Unauthorised anti-fascist march fills the streets of St Petersburg

(Photo credit: Francesca Visser)

Unauthorised anti-fascist protest takes place in St Petersburg to commemorate the killings of Markelov and Baburova

By Shima Vezvaei & Francesca Visser 

Today, 19 January, an estimated of 250 people walked down Nevsky Prospekt to the Field of Mars in St Petersburg to commemorate the eighth anniversary of the killings of human rights lawyer Stanislav Markelov and journalist Anastasia Baburova.

The march took place for the second year in a row without approval by the St Petersburg city authorities. According to organiser Ivan Ovsyanikov, though a proper request was filed ten days in advance (six days longer than the minimum time required), the city authorities refused to approve the march, claiming that the request was not submitted in time.

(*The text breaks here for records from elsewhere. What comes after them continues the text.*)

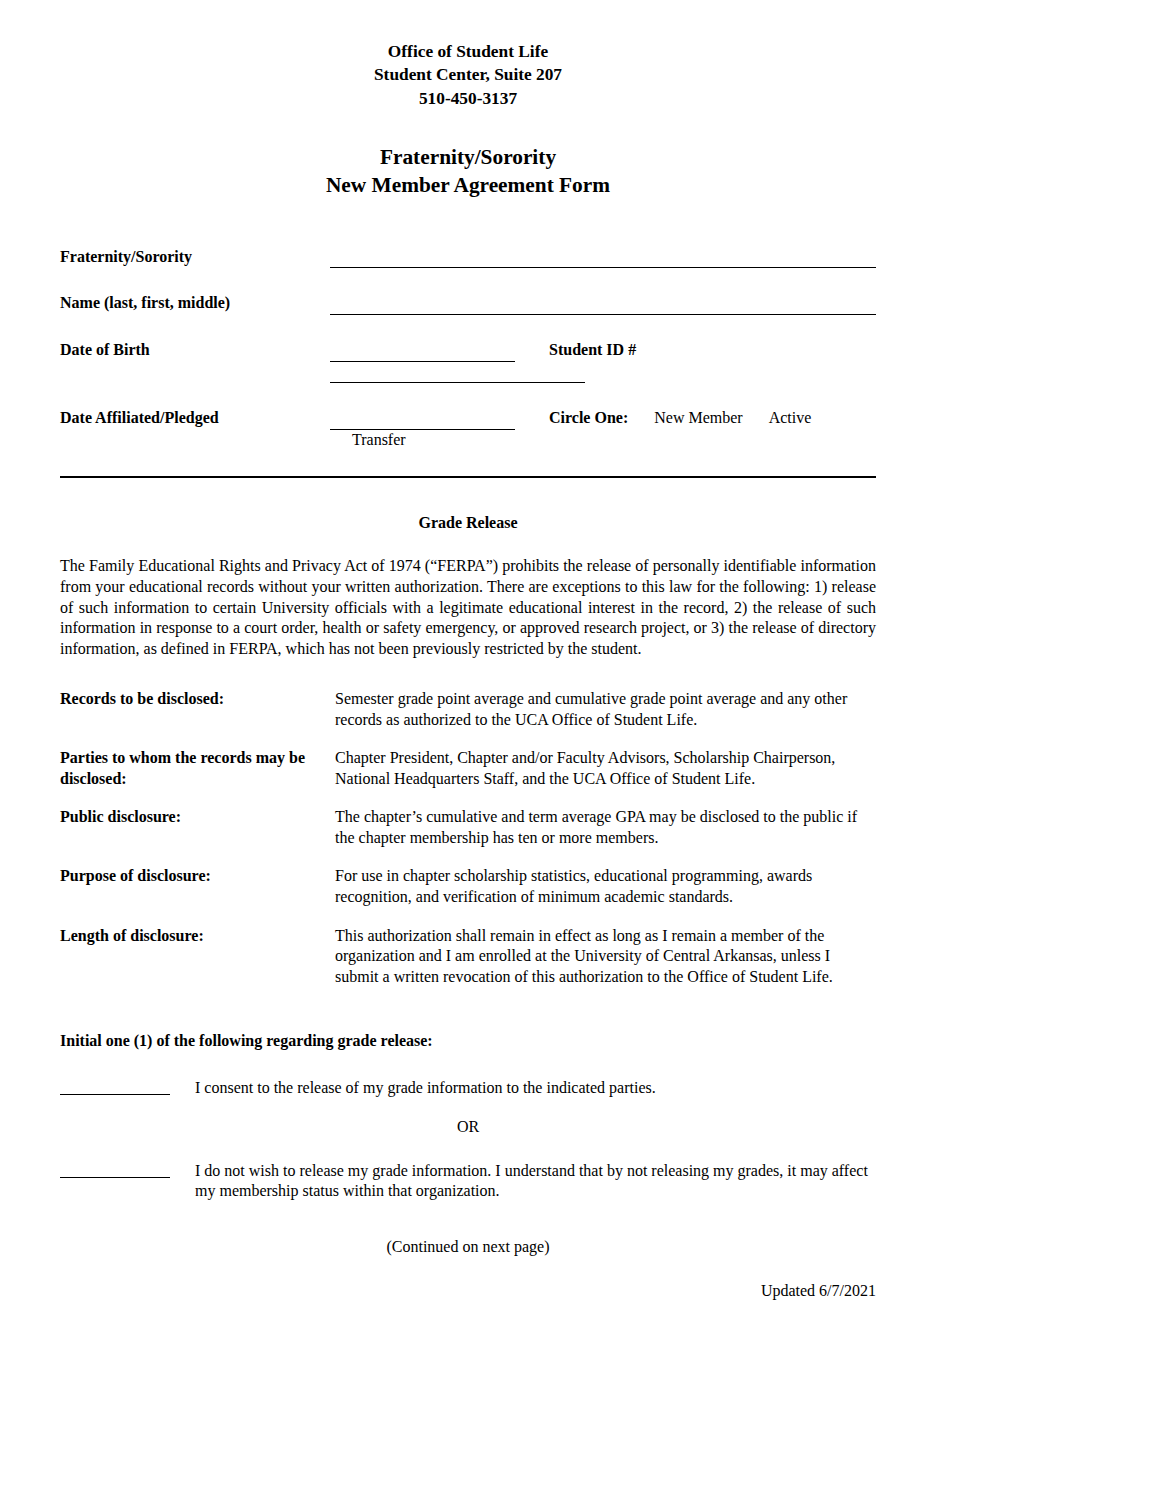Office of Student Life
Student Center, Suite 207
510-450-3137
Fraternity/Sorority
New Member Agreement Form
Fraternity/Sorority
Name (last, first, middle)
Date of Birth
Student ID #
Date Affiliated/Pledged
Circle One: New Member Active Transfer
Grade Release
The Family Educational Rights and Privacy Act of 1974 (“FERPA”) prohibits the release of personally identifiable information from your educational records without your written authorization. There are exceptions to this law for the following: 1) release of such information to certain University officials with a legitimate educational interest in the record, 2) the release of such information in response to a court order, health or safety emergency, or approved research project, or 3) the release of directory information, as defined in FERPA, which has not been previously restricted by the student.
| Records to be disclosed: | Semester grade point average and cumulative grade point average and any other records as authorized to the UCA Office of Student Life. |
| Parties to whom the records may be disclosed: | Chapter President, Chapter and/or Faculty Advisors, Scholarship Chairperson, National Headquarters Staff, and the UCA Office of Student Life. |
| Public disclosure: | The chapter’s cumulative and term average GPA may be disclosed to the public if the chapter membership has ten or more members. |
| Purpose of disclosure: | For use in chapter scholarship statistics, educational programming, awards recognition, and verification of minimum academic standards. |
| Length of disclosure: | This authorization shall remain in effect as long as I remain a member of the organization and I am enrolled at the University of Central Arkansas, unless I submit a written revocation of this authorization to the Office of Student Life. |
Initial one (1) of the following regarding grade release:
I consent to the release of my grade information to the indicated parties.
OR
I do not wish to release my grade information. I understand that by not releasing my grades, it may affect my membership status within that organization.
(Continued on next page)
Updated 6/7/2021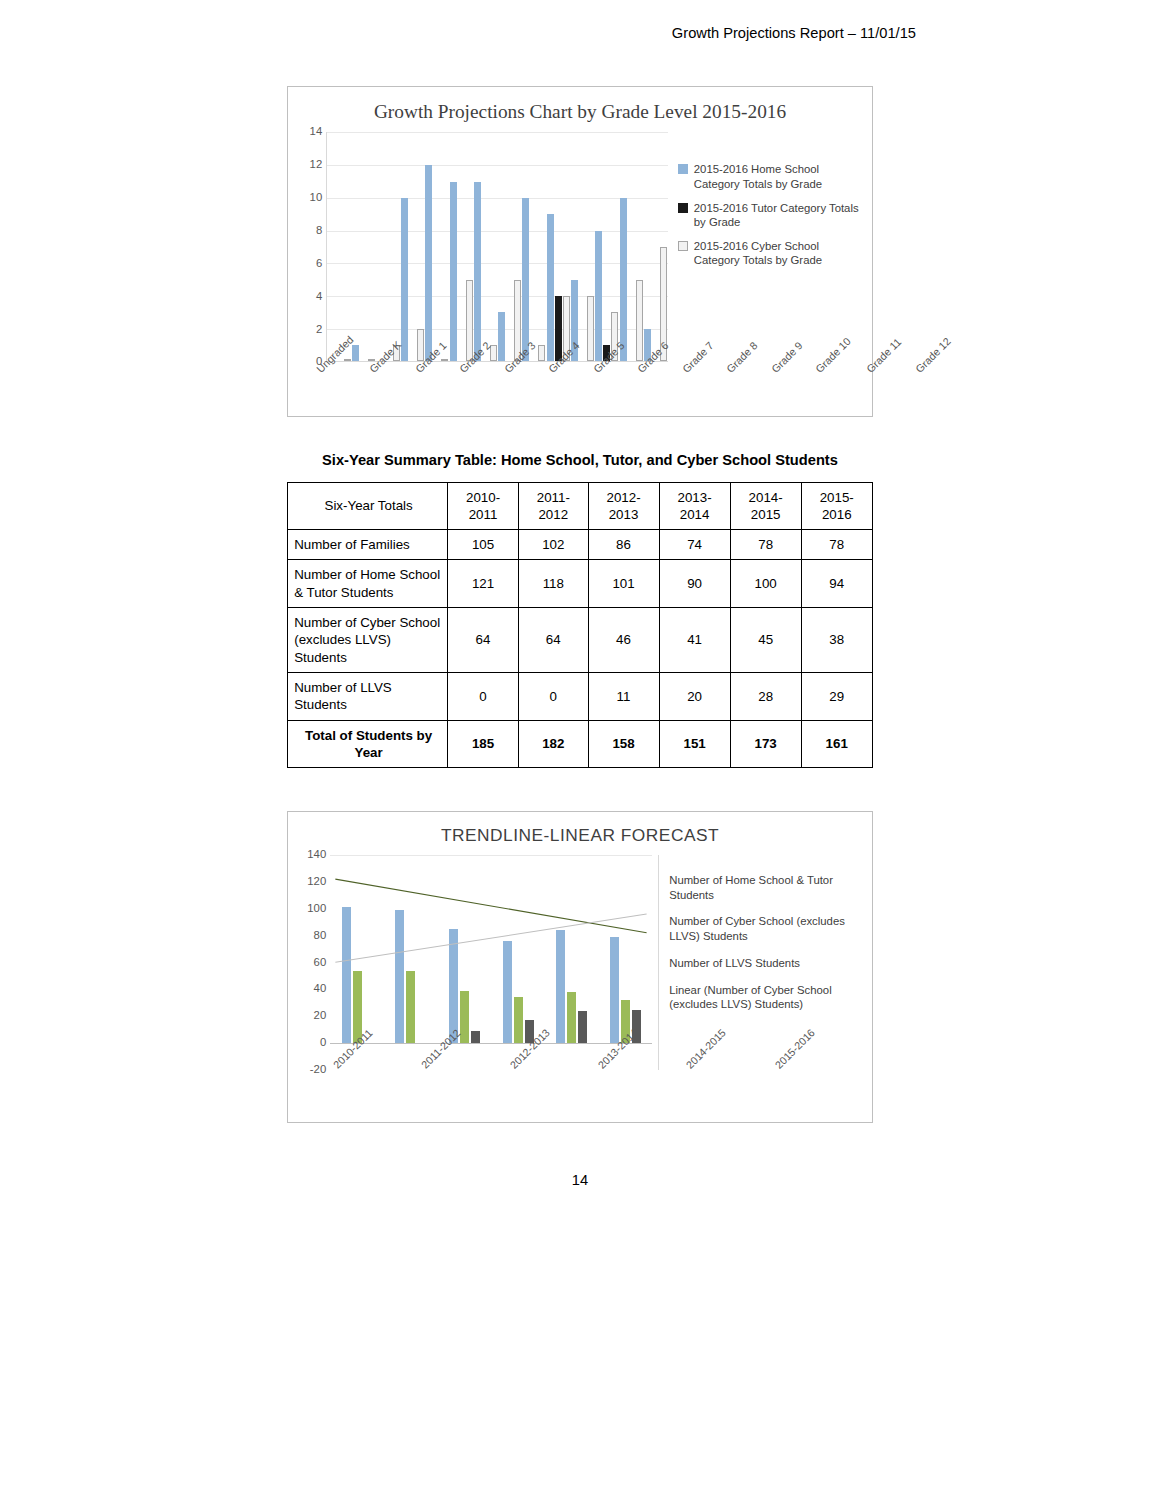Growth Projections Report – 11/01/15
Growth Projections Chart by Grade Level 2015-2016
14 12 10 8 6 4 2 0
2015-2016 Home School Category Totals by Grade
2015-2016 Tutor Category Totals by Grade
2015-2016 Cyber School Category Totals by Grade
Ungraded
Grade K
Grade 1
Grade 2
Grade 3
Grade 4
Grade 5
Grade 6
Grade 7
Grade 8
Grade 9
Grade 10
Grade 11
Grade 12
Six-Year Summary Table: Home School, Tutor, and Cyber School Students
| Six-Year Totals | 2010- 2011 | 2011- 2012 | 2012- 2013 | 2013- 2014 | 2014- 2015 | 2015- 2016 |
| --- | --- | --- | --- | --- | --- | --- |
| Number of Families | 105 | 102 | 86 | 74 | 78 | 78 |
| Number of Home School & Tutor Students | 121 | 118 | 101 | 90 | 100 | 94 |
| Number of Cyber School (excludes LLVS) Students | 64 | 64 | 46 | 41 | 45 | 38 |
| Number of LLVS Students | 0 | 0 | 11 | 20 | 28 | 29 |
| Total of Students by Year | 185 | 182 | 158 | 151 | 173 | 161 |
TRENDLINE-LINEAR FORECAST
140 120 100 80 60 40 20 0 -20
Number of Home School & Tutor Students
Number of Cyber School (excludes LLVS) Students
Number of LLVS Students
Linear (Number of Cyber School (excludes LLVS) Students)
2010-2011
2011-2012
2012-2013
2013-2014
2014-2015
2015-2016
14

“Everyone is welcome at the march, but fascists,” says Ovsyanikov. Even though the march was organised by activists close to the Russian Socialist Movement (Российское социалистическое движение), the march was intended to be a citizens’ gathering with no political agenda other than remembering the departure of Markelov and Baburova in a symbolic way.

“To remember is to fight”

“To remember is to fight and to fight is to remember,” proclaims Ovsyanikov, referring to the distribution of red Chrysanthemums, red ribbons and red candles among participants.

“It’s important to remember the victims of neo-Nazi terror and the killing of our civilians in military adventures of our state in Ukraine or Syria. The situation and what these people were fighting nine years ago has changed, but what hasn’t changed is the threat of fascistic tendencies and the importance of resisting against them. And that’s why you see people from different communities gathering here, from feminists to members of LGBT communities,” says one of the participants, who identified himself as a ‘new-leftist’.

The march started at 6.30pm at Malaya Sadovaya, in the city centre, under strong surveillance by the police and security forces who followed the crowd until the ending point, the eternal fire of the Fields of Mars. Among the participants only one was taken away by the police, because of displaying a banner. “We are not authorised to bring banners so we brought a frame,” says Aleksey, one of the participants whom, together with two other men, decided to impersonate the antithesis of the three wise monkeys. On their chest they attached a sticker with the message “I speak, I see, I hear” to show their willingness to oppose and condemn violence.

Markelov and Baburova: symbols of the fight against ultranationalist violence

Human rights lawyer Stanislav Markelov and trainee reporter Anastasia Baburova were shot dead in Moscow shortly after leaving a press conference called by Markelov to protest against the early release of Yuri Budanov, a Russian officer convicted of atrocities in the Chechen war.

Both Markelov and Baburova were known for their efforts against ultranationalist violence and had previously been threatened for their work. In 2011, two members of the neo-Nazi group Russky Obraz, Nikita Tikhonov and his girlfriend Yevgenia Khasis, were convicted of the killings.

The double murder has become a symbol of ultranationalist violence in Russia. Since the killing in 2009, a march in their memory has been held in Moscow every year followed by St Petersburg and numerous other cities in Europe.